====== SUPPLIED INFORMATION

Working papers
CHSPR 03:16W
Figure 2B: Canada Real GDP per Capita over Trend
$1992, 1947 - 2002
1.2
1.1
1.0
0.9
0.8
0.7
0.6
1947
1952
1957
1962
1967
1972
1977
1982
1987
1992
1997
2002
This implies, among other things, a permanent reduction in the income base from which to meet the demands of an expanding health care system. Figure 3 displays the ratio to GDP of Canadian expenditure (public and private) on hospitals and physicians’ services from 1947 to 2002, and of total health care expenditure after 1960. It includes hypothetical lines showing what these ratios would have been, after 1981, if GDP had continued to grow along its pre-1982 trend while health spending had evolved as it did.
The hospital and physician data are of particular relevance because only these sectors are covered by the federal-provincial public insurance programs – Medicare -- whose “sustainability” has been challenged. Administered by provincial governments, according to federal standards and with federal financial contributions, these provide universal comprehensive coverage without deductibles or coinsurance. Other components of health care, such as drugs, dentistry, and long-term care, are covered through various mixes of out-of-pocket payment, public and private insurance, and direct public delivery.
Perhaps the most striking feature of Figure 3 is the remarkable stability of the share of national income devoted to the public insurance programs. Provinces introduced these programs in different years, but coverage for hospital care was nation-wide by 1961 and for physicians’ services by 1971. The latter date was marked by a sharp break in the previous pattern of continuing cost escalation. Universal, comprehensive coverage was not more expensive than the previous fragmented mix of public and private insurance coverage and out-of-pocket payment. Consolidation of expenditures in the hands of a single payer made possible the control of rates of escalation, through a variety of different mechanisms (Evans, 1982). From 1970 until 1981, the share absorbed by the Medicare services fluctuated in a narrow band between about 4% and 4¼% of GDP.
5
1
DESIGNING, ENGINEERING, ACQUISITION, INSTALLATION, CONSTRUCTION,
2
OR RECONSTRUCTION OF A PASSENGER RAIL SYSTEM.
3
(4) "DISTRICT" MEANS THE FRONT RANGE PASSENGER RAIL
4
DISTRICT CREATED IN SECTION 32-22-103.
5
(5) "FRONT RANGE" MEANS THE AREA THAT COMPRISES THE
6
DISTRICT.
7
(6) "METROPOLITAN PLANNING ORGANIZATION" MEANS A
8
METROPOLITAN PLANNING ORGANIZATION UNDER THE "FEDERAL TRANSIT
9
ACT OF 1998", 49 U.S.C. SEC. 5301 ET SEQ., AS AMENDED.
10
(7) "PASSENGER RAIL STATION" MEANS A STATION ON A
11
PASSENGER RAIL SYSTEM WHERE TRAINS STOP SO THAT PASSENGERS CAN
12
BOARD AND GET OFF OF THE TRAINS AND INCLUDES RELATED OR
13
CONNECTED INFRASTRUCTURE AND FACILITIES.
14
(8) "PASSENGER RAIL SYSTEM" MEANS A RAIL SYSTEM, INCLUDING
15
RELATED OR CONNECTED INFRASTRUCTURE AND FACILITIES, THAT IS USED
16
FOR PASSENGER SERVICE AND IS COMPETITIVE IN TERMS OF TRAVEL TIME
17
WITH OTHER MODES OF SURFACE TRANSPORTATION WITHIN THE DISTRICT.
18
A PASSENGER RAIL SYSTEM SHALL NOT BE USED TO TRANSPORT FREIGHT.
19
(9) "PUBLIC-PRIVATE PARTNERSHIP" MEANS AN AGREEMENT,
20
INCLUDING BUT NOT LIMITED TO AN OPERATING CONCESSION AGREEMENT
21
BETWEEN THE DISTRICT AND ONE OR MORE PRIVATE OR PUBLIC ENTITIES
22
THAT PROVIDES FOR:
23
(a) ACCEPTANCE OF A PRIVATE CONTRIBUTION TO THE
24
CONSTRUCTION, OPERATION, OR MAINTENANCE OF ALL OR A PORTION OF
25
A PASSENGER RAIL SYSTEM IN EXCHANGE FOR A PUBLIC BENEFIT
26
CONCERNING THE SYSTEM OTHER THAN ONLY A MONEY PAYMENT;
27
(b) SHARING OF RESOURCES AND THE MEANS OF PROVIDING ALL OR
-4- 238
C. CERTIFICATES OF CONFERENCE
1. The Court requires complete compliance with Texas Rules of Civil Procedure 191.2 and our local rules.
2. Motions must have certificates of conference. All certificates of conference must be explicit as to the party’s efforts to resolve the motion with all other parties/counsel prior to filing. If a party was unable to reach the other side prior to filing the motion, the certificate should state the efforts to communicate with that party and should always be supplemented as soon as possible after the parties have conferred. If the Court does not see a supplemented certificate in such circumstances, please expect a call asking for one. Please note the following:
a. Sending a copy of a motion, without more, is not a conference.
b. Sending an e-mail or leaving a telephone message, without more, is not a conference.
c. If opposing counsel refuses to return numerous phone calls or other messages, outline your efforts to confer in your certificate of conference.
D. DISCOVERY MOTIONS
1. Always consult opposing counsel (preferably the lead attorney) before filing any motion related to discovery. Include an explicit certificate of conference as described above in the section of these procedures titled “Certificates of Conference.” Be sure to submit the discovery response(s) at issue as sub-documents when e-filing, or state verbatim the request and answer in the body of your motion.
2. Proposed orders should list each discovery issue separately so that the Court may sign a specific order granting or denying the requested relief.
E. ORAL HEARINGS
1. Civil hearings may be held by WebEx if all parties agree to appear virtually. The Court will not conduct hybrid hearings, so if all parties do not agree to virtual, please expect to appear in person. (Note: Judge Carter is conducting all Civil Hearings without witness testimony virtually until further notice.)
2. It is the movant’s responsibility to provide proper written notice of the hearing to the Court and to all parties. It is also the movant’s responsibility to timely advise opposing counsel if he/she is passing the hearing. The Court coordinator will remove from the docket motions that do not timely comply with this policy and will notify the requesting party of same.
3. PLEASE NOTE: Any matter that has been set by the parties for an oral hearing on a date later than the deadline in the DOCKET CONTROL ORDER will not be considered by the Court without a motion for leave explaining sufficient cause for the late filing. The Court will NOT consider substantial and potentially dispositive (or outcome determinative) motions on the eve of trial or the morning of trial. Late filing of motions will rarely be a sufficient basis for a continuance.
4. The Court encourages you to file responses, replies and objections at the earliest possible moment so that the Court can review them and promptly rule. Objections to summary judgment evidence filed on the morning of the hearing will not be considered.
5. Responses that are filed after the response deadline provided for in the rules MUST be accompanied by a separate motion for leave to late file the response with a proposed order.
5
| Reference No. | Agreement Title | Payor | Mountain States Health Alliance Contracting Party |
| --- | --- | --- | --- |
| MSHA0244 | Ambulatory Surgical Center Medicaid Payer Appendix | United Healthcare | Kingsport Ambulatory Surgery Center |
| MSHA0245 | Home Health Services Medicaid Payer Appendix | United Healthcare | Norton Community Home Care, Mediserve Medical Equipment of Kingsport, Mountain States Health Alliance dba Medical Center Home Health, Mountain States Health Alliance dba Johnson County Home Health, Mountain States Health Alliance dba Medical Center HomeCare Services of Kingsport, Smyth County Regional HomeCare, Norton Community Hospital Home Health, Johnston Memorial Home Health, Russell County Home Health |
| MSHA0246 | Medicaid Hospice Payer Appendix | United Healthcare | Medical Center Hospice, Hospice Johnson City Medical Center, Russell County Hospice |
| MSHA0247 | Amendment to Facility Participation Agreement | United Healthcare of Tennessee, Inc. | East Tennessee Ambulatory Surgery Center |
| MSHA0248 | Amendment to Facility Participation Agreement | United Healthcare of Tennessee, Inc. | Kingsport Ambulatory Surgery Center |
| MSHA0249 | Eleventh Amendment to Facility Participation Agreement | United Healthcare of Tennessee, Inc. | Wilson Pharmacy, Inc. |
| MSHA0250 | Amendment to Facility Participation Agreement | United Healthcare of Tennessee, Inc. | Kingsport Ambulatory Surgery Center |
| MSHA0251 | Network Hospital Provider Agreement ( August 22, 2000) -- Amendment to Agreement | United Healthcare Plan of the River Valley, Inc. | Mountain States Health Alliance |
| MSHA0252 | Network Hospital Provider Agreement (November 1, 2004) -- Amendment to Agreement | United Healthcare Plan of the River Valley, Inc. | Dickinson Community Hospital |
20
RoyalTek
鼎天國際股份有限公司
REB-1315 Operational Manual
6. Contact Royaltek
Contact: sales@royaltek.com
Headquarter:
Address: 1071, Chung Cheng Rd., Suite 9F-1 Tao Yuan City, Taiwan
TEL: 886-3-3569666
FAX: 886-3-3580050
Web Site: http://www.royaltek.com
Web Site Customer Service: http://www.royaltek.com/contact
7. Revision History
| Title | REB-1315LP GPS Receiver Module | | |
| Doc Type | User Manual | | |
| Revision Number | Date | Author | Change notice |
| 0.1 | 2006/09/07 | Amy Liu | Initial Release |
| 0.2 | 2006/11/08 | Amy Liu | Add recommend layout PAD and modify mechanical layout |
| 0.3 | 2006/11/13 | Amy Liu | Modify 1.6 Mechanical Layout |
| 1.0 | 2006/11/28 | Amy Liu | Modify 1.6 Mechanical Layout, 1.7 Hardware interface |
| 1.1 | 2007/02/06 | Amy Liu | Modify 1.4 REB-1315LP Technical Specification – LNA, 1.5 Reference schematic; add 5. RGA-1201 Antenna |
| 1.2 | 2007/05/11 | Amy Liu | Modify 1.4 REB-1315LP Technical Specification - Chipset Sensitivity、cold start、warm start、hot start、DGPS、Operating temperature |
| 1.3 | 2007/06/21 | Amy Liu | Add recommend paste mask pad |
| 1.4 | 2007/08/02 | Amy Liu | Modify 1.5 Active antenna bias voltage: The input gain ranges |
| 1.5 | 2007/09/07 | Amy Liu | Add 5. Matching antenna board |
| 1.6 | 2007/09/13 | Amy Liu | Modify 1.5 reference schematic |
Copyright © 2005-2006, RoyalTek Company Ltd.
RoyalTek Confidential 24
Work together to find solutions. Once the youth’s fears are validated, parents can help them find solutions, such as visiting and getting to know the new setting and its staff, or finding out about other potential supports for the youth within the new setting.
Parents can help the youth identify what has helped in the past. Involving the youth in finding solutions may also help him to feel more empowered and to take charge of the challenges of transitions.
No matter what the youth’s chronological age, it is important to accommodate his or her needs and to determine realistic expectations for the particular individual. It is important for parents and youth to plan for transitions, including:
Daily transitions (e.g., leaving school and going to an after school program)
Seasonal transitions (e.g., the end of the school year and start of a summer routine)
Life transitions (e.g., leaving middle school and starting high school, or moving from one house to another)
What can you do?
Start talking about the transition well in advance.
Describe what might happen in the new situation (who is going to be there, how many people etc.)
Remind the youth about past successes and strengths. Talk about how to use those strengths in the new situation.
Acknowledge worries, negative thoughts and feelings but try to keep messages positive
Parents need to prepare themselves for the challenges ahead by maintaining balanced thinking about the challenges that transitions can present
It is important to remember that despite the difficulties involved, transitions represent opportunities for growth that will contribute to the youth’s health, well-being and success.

============

**TASK TO COMPLETE**
List the lines of the records where "morning" occurs.

**SOLUTION**
3. PLEASE NOTE: Any matter that has been set by the parties for an oral hearing on a date later than the deadline in the DOCKET CONTROL ORDER will not be considered by the Court without a motion for leave explaining sufficient cause for the late filing. The Court will NOT consider substantial and potentially dispositive (or outcome determinative) motions on the eve of trial or the morning of trial. Late filing of motions will rarely be a sufficient basis for a continuance.
4. The Court encourages you to file responses, replies and objections at the earliest possible moment so that the Court can review them and promptly rule. Objections to summary judgment evidence filed on the morning of the hearing will not be considered.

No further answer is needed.